Alors les raisons de cet absentéisme sont a priori connues . D’abord on s’absente principalement et officiellement pour des raisons de santé parce que les arrêts maladies de courte durée sont pratiques et assez faciles à obtenir. On peut toujours soupçonner les médecins d’être trop laxistes pour des raisons financières , sauf que les enquêtes montrent que les arrêts correspondent aussi tres souvent à des états de stress difficiles à gérer , des burnout plus ou moins graves et tout simplement des états de fatigue sans toujours des symptômes très visibles.

Bref , on peut toujours spéculer sur les vraies raisons d’une absence, notamment le lundi ou le vendredi , la réalité de cet absentéisme marque un malaise évident par rapport au travail.

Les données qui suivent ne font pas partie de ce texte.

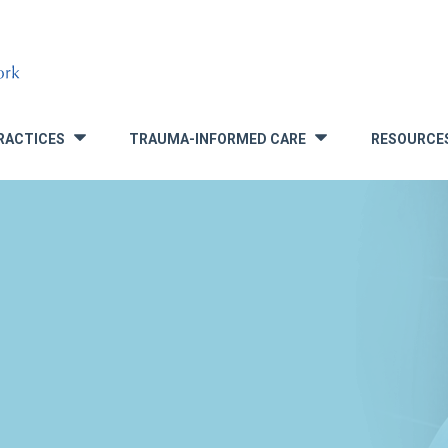
RACTICES
TRAUMA-INFORMED CARE
RESOURCE
»
»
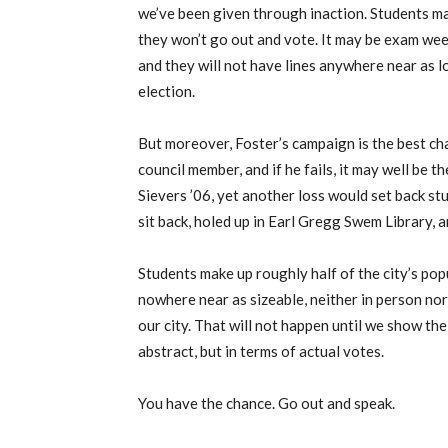
we’ve been given through inaction. Students ma
they won’t go out and vote. It may be exam week,
and they will not have lines anywhere near as l
election.
But moreover, Foster’s campaign is the best cha
council member, and if he fails, it may well be 
Sievers ’06, yet another loss would set back s
sit back, holed up in Earl Gregg Swem Library, a
Students make up roughly half of the city’s pop
nowhere near as sizeable, neither in person nor 
our city. That will not happen until we show the
abstract, but in terms of actual votes.
You have the chance. Go out and speak.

Et la responsabilité de ce malaise est partagée. 

Le gouvernement et l’administration n’ont pas compris  les changements de rapport au travail et  se contentent de répondre au malaise via les services sociaux . On soigne le malaise alors qu on devrait s’attacher à rechercher et corriger les causes de ce malaise. Le digital est  en cause , il perturbe les habitudes du travail , il autorise le télé travail mais facilite aussi le non- travail.

Les syndicats ont évidemment  aussi leur responsabilité sur l’organisation et la qualité de vie au travail mais encore faudrait-il qu’ils puissent exercer leur contre-pouvoir . L’expérience de la réforme des retraites prouvent qu’on ne leur a guère demandé leur avis. Ce problème est au cœur du combat de la CFDT et notamment de Laurent Berger.

Mais la responsabilité est aussi et d’abord du ressort des entreprises qui découvrent cette pénurie de main d’ouvre  et ce besoin des salariés de travailler autrement . Ce besoin va de pair avec la responsabilité sociale et environnementale. Tout le monde s’y intéresse. Les entreprises qui sont entrées dans cette logique montrent que leur rentabilité n’en a pas souffert . Les exemples sont nombreux.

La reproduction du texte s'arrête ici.